We’ve seen the glory of the old covenant surpassed by the glory of the new (7). We’ve seen the ministry of condemnation swallowed up the ministry of righteousness (9). We’ve seen Paul’s apostleship vindicated yet again because it was Paul whom God used to open the eyes of these Corinthians’ hearts to behold His glory displayed in this new covenant life, to receive the standard of God written not on tablets of stone but on [each one of their] hearts (3) in fulfillment of his promises through Jeremiah (31:31-4) and Ezekiel (36:25-7), to receive by faith the regenerating work of the Spirit of the living God (3) and life and [boldness] of hope (12) and freedom (17) from all that keeps us from fully satisfied faith, and sanctified enjoyment of God, and enriching fellowship with one another in Christ!

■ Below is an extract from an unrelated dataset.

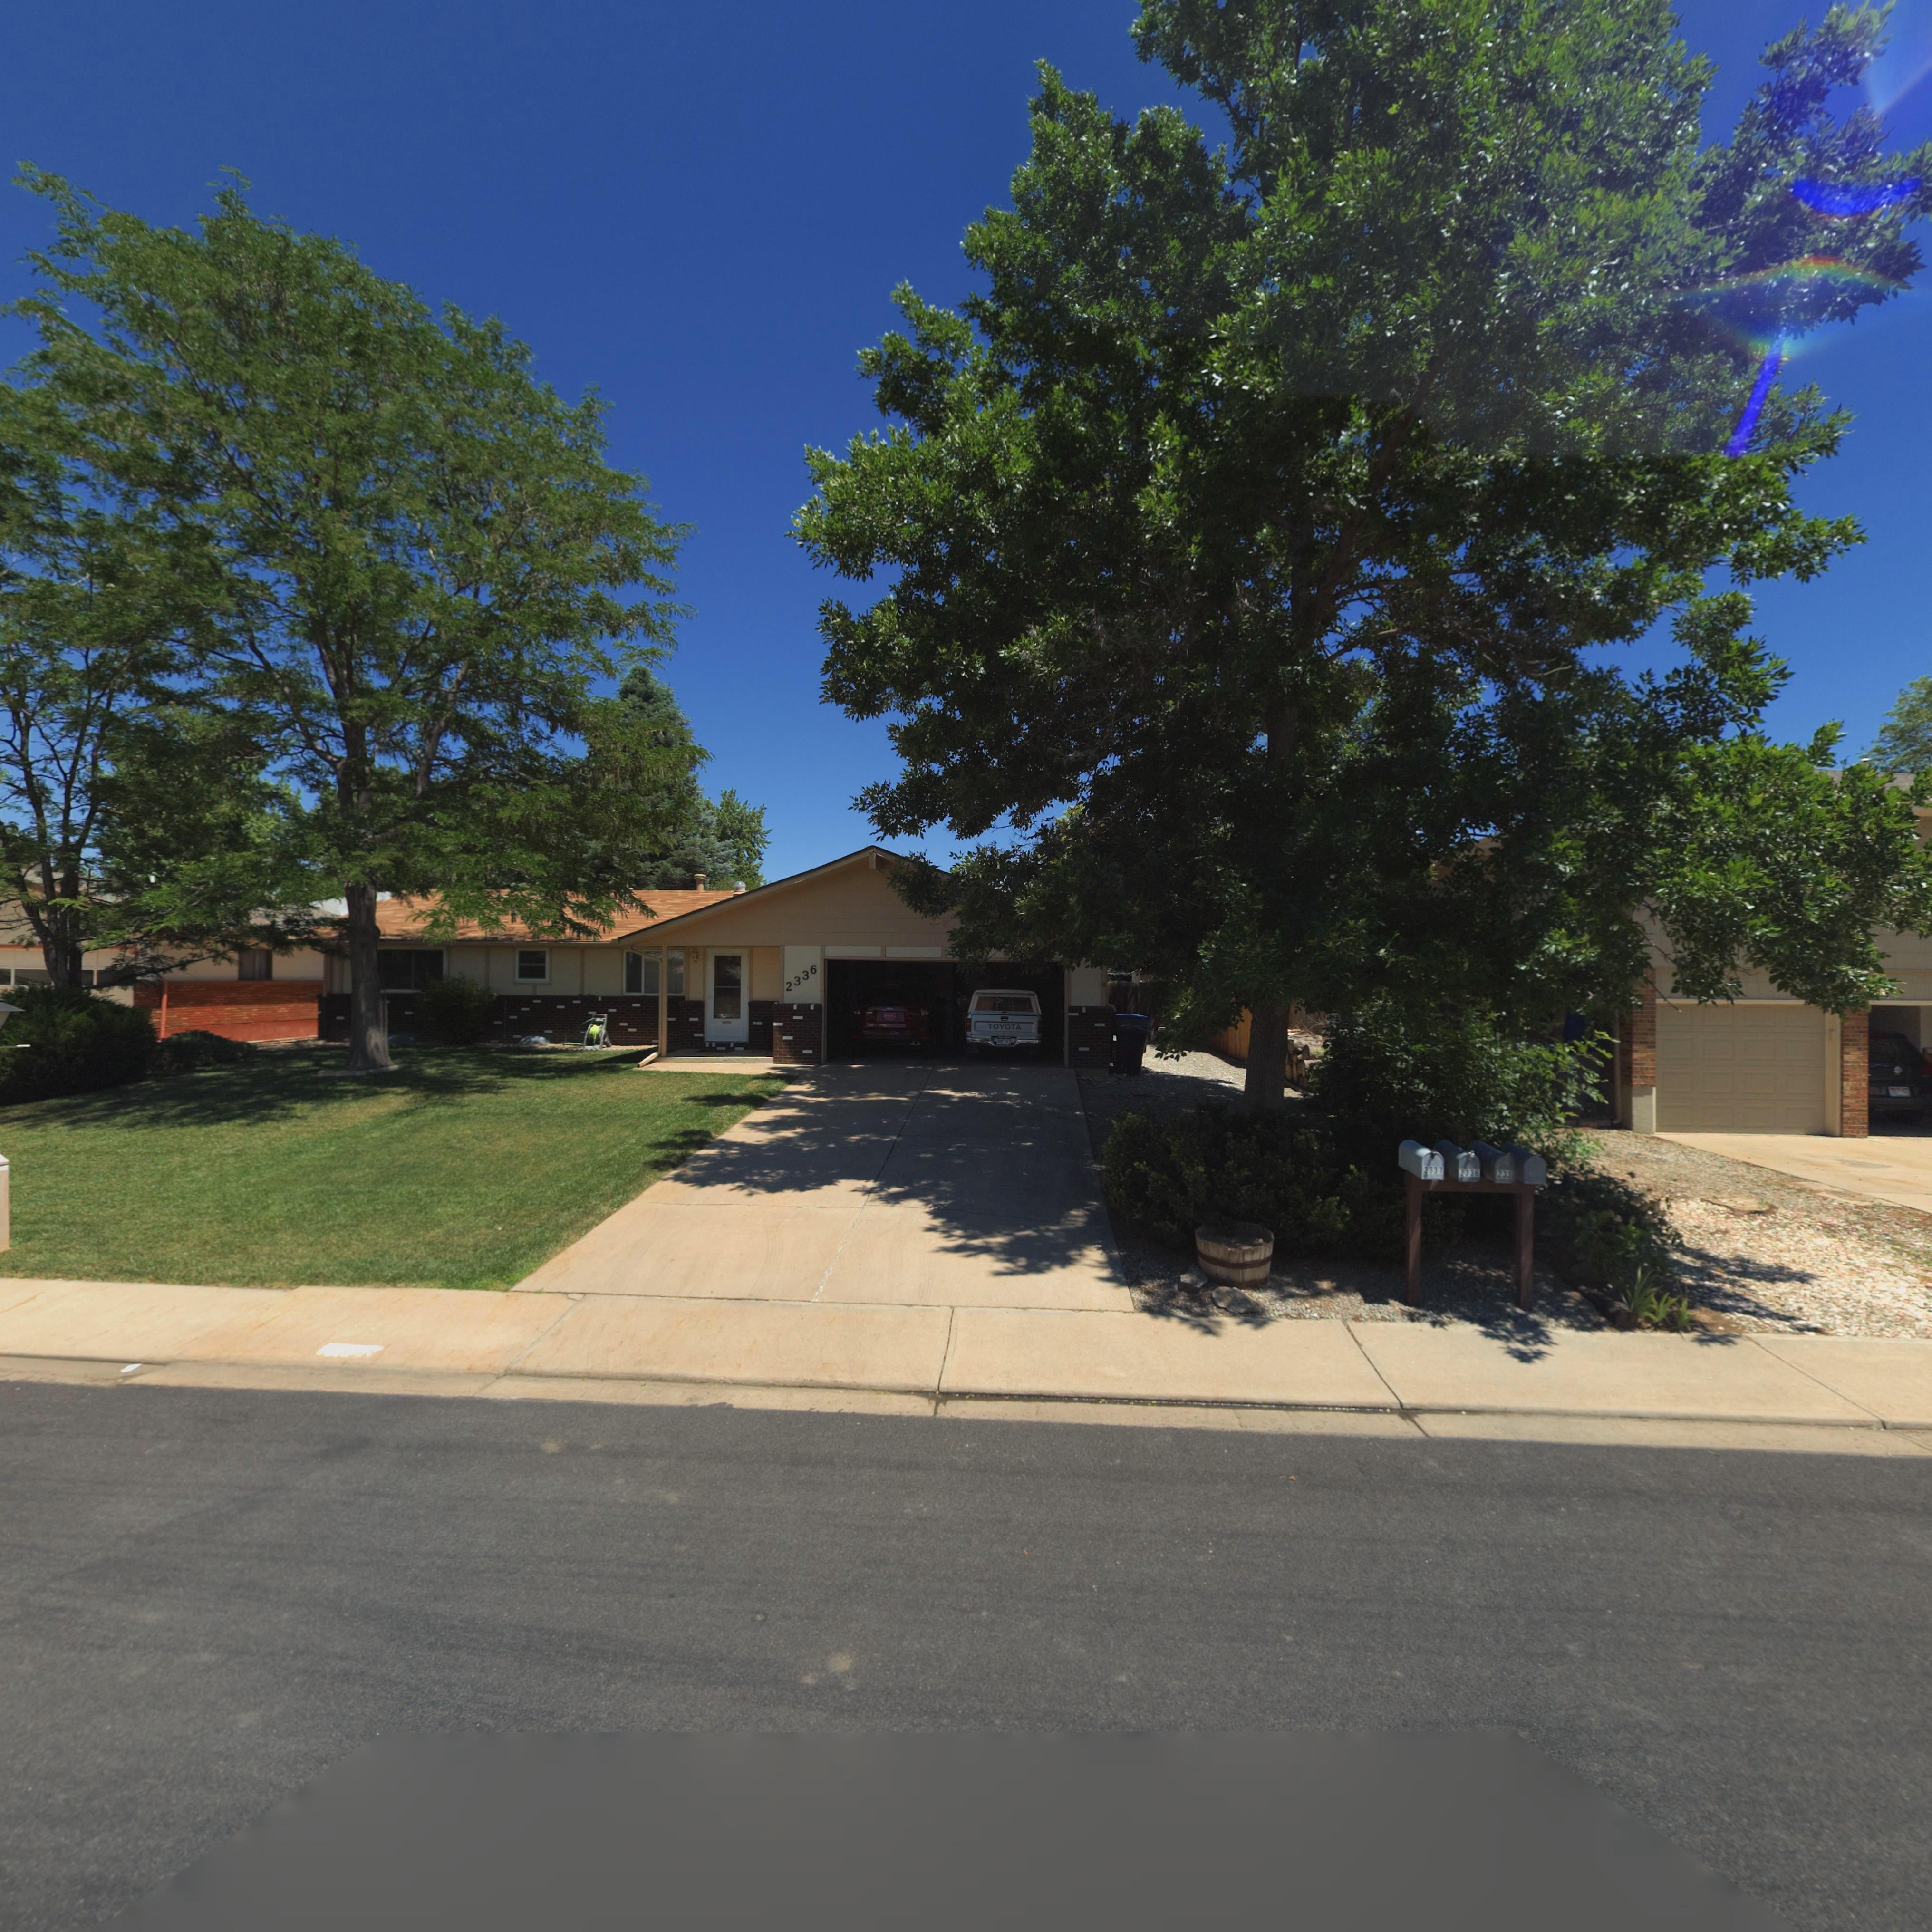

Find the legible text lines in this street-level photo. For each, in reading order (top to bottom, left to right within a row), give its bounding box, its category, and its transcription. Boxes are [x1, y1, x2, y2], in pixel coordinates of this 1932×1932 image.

[785, 964, 817, 991] StreetNumber: 2336
[1423, 1166, 1443, 1173] StreetNumber: 2337
[1459, 1169, 1479, 1177] StreetNumber: 2336
[1497, 1169, 1511, 1178] StreetNumber: 233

But by the time we arrive to v.18 we’ve almost forgotten about Paul, the man, the apostle, which is likely just what he intended. Our attention is fully drawn to the refracted the light of the amazing new covenant gospel he preaches, to the kaleidoscope of component colors it’s throwing out from the very page of Scripture. Then we read v. 18 And we all, each and every new covenant believer, with unveiled face, let that sink in for a moment, just a passing phrase, but telling us that each and every new covenant believer engages with God in in a manner analogous to Moses in the tent of meeting (Exo.34:34), unveiled, face-to-face, beholding the glory of the Lord without judgment, without death.... 18 And we all, with unveiled face, beholding the glory of the Lord, are being transformed into the same image—not only are we able to [behold] the glory of the Lord and live, but we are being [changed] into [that] same image, [changed], not just to reflecting His glory as the word beholding might suggest (beholding as in a mirror [NAS]) but [changed], transformed into the same image, into the [glory of God] progressively, from one degree of glory to another. God works in us continuously to bring about His likeness in us, to restore His image in us, to share His glory with us. This is God’s work. For this comes from the Lord who is the Spirit.

There is a taste of v.18!

However, one practical question remains. Where do we [behold] the glory of the Lord with unveiled face? We may understand our correlation with Moses in the tent of meeting, but we don’t have a tent of meeting where we see God face-to-face. We may understand the ministry of the Spirit Who now baptizes and indwells and fills and seals us in Christ, making us, the church, collectively and individually, the temple in which God dwells by His Spirit (Eph.2:22). But where do we [behold] the glory of the Lord with unveiled face? Surely we [behold] Him on the pages of Scripture, enabled in our perception by the ministry of the Spirit. Surely we also [behold] Him in the things that He has made. Psa.8:1 ...You have set your glory above the heavens. ... 3 When I look at your heavens, the work of your fingers, the moon and stars which you have put in place, I am in awe! But surely we also [behold] Him in the very lives of our brothers and sisters in Christ. Surely we see His reflection in those around us who are also beholding as in a mirror the glory of the Lord (NAS). Do you see the change of countenance in those who receive Christ as Savior? Surely you see Him in the love He enables in our hearts, like Paul was sharing about his love for these Corinthians. 1Jo.4:12 No one has ever seen God; but if we love one another, God abides in us and his love is perfected in us, made complete in us (NIV). His love is [displayed] in us, [made visible] in us. [When] we love one another in Christ, the invisible God is made visible to the watching world! Joh.13:35 By this all people will know that you are my disciples, if you have love for one another. So, we [behold] the glory of the Lord through the eyes of our hearts in our corporate worship and fellowship. And we could keep going.

But this morning we want to finish by beholding the glory of the Lord at the Table of the Lord, seeking Him to show His glory among us, and keep transforming us into [this] same image as we remember the price He paid to do so.